EXTRAIT DU TEXTE:
La Liberté du travail, l’association et la démocratie/15


CHAPITRE XIII

LA LIBERTÉ DU TRAVAIL ET L’ÉTAT.


J’ai dit au point de vue pratique quels progrès économiques me paraissent devoir être réalisés par la démocratie française dans la voie de la liberté du travail et de l’association. Je terminerai par quelques rapides considérations qui résument ce qui précède sur l’importance de la liberté économique dans l’ensemble des libertés générales et sur le rôle qui appartient à l’État en matière économique.

Une des vérités qui feront le plus d’honneur à la philosophie politique de notre temps, si simple qu’en paraisse l’énoncé, c’est d’avoir compris que toutes les libertés ont leur commune origine, leur titre commun dans le droit qu’a chaque homme de développer ses facultés, d’en faire tel usage qu’il lui plaira, sauf le respect du droit correspondant chez autrui, c’est d’avoir montré en un mot que toutes les libertés sont solidaires. C’est aux économistes français du dernier siècle, bien qu’ils aient quelquefois méconnu la liberté politique, que remonte la première constatation de cette espèce de généalogie qui établit la solidarité des libertés en les rattachant toutes à la propriété de la personne ; on les voit sans cesse invoquer le droit que l’homme a de disposer de lui-même, d’accomplir librement sa destinée, d’exercer dès lors sans contrainte les facultés qui répondent à ses fins diverses tant matérielles qu’intellectuelles et morales. Les physiocrates, c’est leur nom consacré par l’histoire, ces philosophes économistes, dont le premier par l’ordre de date est Quesnay, et dont le plus grand par l’illustration est Turgot, nous ont laissé peu d’efforts de logique à faire pour tirer des prémisses qu’ils ont posées des conséquences qui s’imposent et qui s’enchaînent les unes aux autres. Si la personne humaine est par droit naturel maîtresse d’elle-même, elle sera libre d’aller à ce qu’elle croit la vérité, dût-elle souvent se tromper, d’où la liberté de conscience ; elle sera libre d’exercer son intelligence et ses forces selon la direction qu’elle jugera lui être le plus convenable, d’où la liberté du travail ; elle sera libre enfin de disposer des fruits de son activité laborieuse, d’où la propriété, qui n’est elle-même, en fin de compte, que la liberté de travailler, de conserver, d’échanger, de donner, de tester, etc. Cette explication du droit originaire de propriété, plus profonde que toutes celles qu’on a essayées antérieurement, est remarquable en ce qu’elle établit une parité de nature entre la propriété et la liberté, peu soupçonnée encore, et pourtant tellement réelle qu’on suit à la trace l’identité de leur double destinée, et qu’on les voit entravées à la fois dans la même proportion et le même jour affranchies !

(Questions spatiales sur des scènes)
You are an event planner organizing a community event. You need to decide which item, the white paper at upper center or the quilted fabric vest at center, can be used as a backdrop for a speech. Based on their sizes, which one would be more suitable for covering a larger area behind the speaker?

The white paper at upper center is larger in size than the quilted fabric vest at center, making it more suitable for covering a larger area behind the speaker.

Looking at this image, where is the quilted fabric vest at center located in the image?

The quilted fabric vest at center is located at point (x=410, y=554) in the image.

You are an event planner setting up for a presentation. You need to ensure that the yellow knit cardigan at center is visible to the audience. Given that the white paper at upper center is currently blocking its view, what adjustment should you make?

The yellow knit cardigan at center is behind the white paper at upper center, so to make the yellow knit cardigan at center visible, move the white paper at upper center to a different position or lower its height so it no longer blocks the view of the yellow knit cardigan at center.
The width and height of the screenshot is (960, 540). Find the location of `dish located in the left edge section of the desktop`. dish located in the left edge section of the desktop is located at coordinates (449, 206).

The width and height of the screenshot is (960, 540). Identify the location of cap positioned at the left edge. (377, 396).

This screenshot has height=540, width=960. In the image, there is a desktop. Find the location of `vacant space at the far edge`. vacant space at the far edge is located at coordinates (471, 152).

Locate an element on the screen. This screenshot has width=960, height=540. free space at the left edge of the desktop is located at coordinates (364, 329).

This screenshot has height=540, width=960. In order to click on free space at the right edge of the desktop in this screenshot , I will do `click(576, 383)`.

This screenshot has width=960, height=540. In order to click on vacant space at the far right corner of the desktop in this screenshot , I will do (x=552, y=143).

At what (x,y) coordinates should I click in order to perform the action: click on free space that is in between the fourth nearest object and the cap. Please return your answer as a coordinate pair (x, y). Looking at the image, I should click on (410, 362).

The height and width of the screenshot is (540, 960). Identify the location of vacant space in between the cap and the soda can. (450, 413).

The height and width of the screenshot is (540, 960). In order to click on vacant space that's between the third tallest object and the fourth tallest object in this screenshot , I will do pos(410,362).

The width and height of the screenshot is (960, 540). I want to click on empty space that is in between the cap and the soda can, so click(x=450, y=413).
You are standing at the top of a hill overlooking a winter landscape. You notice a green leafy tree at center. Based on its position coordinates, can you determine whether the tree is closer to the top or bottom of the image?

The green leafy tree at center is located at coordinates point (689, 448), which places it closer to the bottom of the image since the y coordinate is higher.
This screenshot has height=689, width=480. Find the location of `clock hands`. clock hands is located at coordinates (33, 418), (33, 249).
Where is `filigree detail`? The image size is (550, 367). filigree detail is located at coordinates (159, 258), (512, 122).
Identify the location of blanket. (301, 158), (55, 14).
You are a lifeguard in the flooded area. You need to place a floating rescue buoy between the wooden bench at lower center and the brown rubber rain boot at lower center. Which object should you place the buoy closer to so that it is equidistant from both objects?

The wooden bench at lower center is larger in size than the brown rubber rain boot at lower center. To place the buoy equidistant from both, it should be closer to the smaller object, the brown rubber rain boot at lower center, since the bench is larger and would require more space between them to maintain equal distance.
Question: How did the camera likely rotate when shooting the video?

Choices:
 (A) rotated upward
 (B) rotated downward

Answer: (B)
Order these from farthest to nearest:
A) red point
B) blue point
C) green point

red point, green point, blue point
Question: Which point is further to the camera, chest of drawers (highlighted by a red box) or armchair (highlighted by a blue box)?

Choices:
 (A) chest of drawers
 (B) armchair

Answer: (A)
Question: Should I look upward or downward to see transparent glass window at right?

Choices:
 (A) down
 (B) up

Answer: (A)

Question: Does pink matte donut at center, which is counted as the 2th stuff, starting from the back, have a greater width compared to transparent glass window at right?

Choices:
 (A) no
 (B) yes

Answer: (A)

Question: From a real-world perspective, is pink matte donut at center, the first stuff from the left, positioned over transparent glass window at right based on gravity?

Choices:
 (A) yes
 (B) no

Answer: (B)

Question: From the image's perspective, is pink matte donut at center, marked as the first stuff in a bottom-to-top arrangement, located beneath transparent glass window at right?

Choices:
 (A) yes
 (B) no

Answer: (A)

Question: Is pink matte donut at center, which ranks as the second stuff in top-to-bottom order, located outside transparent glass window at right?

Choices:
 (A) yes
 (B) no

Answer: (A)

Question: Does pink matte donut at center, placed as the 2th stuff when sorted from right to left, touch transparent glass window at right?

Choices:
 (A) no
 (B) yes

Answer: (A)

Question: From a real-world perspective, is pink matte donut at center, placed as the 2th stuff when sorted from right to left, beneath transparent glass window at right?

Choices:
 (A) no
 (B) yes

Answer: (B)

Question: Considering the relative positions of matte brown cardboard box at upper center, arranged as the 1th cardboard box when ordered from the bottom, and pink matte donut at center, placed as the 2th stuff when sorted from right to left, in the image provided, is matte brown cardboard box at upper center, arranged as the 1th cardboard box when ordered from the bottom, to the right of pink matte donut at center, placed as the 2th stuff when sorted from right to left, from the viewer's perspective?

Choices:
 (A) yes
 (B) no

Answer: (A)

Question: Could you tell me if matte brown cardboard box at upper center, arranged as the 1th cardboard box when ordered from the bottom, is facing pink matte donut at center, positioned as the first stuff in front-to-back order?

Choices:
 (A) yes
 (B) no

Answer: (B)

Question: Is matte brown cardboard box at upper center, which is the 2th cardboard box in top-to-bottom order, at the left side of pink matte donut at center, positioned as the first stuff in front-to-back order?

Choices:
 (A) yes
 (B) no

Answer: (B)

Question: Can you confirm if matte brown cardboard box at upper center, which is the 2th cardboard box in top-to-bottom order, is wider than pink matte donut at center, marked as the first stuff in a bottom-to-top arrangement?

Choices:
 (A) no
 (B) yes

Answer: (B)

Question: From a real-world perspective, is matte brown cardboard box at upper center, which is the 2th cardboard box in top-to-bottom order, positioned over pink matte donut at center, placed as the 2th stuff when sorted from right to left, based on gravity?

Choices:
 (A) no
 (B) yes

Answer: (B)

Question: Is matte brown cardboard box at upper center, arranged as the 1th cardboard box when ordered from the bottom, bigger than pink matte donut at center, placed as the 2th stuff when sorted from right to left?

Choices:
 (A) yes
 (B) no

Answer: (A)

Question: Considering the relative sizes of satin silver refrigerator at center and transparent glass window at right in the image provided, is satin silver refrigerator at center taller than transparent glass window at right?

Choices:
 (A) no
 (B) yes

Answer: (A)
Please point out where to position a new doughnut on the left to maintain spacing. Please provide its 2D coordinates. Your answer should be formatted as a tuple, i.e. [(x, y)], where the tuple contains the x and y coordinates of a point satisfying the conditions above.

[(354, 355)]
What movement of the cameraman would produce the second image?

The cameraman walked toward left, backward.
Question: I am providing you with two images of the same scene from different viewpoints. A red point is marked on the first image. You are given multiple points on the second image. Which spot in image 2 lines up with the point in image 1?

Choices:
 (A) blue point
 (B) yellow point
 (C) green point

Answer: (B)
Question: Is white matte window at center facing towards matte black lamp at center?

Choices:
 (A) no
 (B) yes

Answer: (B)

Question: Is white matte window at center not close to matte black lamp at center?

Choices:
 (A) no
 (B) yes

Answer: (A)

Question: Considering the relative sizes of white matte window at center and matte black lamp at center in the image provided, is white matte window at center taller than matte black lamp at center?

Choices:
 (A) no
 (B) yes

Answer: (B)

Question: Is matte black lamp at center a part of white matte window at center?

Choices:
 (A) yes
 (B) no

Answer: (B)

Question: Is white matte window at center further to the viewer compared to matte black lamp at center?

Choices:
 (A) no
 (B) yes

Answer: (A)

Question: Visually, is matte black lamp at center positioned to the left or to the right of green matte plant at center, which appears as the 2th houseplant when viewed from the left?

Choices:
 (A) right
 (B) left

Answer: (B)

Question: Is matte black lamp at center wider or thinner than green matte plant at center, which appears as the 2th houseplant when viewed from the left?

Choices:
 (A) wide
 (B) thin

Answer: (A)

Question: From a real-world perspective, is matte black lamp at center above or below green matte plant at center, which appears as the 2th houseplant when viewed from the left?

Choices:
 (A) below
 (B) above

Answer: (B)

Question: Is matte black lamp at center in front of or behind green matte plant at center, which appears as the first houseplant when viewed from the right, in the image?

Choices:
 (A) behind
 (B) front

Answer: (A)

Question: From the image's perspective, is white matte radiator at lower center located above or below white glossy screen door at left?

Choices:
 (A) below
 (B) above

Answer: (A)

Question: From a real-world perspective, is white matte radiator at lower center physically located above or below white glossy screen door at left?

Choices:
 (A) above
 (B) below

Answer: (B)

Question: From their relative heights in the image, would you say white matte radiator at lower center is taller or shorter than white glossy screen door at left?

CONSIGNES:
1 - Comptez les lignes des entrées qui contiennent le mot « compared ». Indiquez seulement ce nombre.
2 - Prolongez le texte sur la liberté du travail et l'État en reprenant juste après sa dernière phrase.

RÉPONSES ATTENDUES:
1 - 2

2 -
La liberté économique, pour être d’une apparence modeste, n’en a pas moins un prix immense. Sacrée au même titre que toutes les autres, elle offre avec elles un étroit rapport. La liberté économique renferme 1o le droit de choisir librement une profession, 2o le droit de l’exercer librement, 3o le droit d’échanger les produits de son travail, c’est-à-dire la liberté de l’achat et de la vente au profit commun des producteurs et des consommateurs. Elle n’est donc pas de ces libertés qu’il plaît aujourd’hui à quelques écrivains d’appeler des libertés de luxe. Je ne sais s’il en existe de telles. En tout cas, ce n’est pas celle-là. Rousseau ne répéterait pas ici ce fameux peut-être qu’il applique à la question qu’il lui plaît de poser, «s’il ne faut pas, pour que les uns soient extrêmement libres, que les autres soient extrêmement esclaves. » Ce doute étrange dans la bouche d’un philosophe et démocrate moderne, Aristote avait pu sans scandale le résoudre dans le sens d’une affirmation méprisante pour la majorité de l’espèce humaine. Il n’avait pas derrière lui dix-huit siècles de christianisme et d’une civilisation plus avancée. La théorie des hommes de loisir, vaquant à la philosophie et à la politique, pendant que la multitude abrutie portait le poids du travail matériel, sans droit aucun comme sans espoir d’un meilleur lendemain, était ce que l’antique sagesse avait su trouver de mieux à dire aux masses humaines. Comment ne pas s’applaudir même qu’Aristote ait songé à plaider la cause de l’esclavage, puisque la plaider, c’était la perdre  ? Une liberté oligarchique, une liberté vivant du sacrifice de millions de libertés individuelles nous fait horreur. C’est à nos yeux comme une religion qui se nourrirait du sang des victimes humaines.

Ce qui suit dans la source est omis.